Le nouveau ministre va-t-il détricoter la réforme des rythmes scolaires ? C’est la question que se pose la communauté éducative. Il a seulement laissé entendre qu’il mettrait en place des « consensus locaux », accordant ainsi plus d’autonomie aux collectivités. Il ouvre ainsi la porte à l’abandon de la semaine de quatre jours et demi. « Des gens sont insatisfaits localement – j’espère que c’est une minorité –, ce que nous faisons c’est ouvrir la possibilité, surtout pour le rentrée 2018, d’ouvrir le choix entre différentes formules », a-t-il expliqué mardi 6 juin au micro d’Europe 1. Le maire (LR) de Nice, Christian Estrosi, a d’ores et déjà annoncé qu’il reviendrait à la semaine de quatre jours dès septembre.

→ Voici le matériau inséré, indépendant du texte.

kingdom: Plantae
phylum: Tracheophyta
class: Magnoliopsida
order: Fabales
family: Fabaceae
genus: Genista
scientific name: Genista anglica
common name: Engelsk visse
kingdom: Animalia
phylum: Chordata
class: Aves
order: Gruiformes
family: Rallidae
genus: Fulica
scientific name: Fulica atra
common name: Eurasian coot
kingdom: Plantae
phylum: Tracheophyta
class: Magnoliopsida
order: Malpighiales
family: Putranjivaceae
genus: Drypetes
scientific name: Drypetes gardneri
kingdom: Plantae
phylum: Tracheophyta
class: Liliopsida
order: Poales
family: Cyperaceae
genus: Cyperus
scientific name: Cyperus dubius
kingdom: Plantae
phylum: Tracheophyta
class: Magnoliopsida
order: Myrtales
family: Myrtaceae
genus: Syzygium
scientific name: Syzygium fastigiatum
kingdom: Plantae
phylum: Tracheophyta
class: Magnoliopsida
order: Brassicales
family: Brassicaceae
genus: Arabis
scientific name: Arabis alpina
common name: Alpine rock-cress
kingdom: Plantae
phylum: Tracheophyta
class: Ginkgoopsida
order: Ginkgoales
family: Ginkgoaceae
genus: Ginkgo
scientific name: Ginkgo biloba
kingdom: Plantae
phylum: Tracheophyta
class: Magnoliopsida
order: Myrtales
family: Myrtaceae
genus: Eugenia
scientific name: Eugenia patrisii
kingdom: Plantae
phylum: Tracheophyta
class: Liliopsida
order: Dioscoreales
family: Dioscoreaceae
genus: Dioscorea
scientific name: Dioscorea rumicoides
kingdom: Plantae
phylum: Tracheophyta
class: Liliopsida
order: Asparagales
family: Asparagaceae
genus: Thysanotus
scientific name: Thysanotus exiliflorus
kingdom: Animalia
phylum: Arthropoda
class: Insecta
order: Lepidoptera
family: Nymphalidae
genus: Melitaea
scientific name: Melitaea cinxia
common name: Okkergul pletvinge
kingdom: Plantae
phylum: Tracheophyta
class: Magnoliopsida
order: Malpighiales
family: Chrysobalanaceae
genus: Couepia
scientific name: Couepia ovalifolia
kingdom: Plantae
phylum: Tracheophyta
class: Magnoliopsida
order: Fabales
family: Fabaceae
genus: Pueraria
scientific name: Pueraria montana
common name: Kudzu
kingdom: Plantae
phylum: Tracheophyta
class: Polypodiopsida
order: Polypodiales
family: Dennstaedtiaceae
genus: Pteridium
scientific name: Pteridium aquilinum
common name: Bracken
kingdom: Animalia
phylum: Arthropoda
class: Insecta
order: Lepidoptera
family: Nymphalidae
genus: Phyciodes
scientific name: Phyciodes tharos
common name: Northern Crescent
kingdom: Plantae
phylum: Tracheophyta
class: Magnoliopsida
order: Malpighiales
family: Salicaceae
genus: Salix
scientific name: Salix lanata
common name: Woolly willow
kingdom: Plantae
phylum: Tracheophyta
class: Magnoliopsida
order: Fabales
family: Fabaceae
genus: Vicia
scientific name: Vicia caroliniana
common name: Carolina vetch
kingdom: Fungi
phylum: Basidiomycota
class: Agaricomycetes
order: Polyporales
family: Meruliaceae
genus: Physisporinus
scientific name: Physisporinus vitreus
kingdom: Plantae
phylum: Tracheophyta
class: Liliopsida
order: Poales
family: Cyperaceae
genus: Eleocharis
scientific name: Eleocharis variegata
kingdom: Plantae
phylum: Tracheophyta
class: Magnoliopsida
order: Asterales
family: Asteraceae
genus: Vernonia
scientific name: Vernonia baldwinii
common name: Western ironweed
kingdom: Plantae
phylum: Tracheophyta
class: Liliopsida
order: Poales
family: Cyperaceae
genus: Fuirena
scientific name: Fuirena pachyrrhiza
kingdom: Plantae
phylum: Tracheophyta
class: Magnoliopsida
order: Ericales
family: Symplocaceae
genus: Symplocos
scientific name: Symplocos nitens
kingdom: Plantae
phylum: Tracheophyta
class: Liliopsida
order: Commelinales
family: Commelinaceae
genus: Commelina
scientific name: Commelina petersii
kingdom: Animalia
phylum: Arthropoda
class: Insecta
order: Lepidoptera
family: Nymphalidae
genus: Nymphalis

Jean-Michel Blanquer donne donc la possibilité aux établissements de s’adapter avec l’accord des conseils d’école et de l’inspecteur d’académie. Une réforme que ne conseille pas le groupe de travail du Sénat sur les rythmes scolaires. Celui-ci vient de rendre ses conclusions et il recommande de ne pas revenir à la semaine de quatre jours. Ce « serait un mauvais signe car on ferait prévaloir le monde des adultes sur celui des enfants », a estimé Jean-Claude Carle, sénateur (LR) de Haute-Savoie.

Si le gouvernement décide de revenir à la semaine de quatre jours, les sénateurs proposent 5h30 d’enseignement maximum par jour. Ce qui impliquerait une réduction des vacances scolaires et un retour au modèle de… 2007.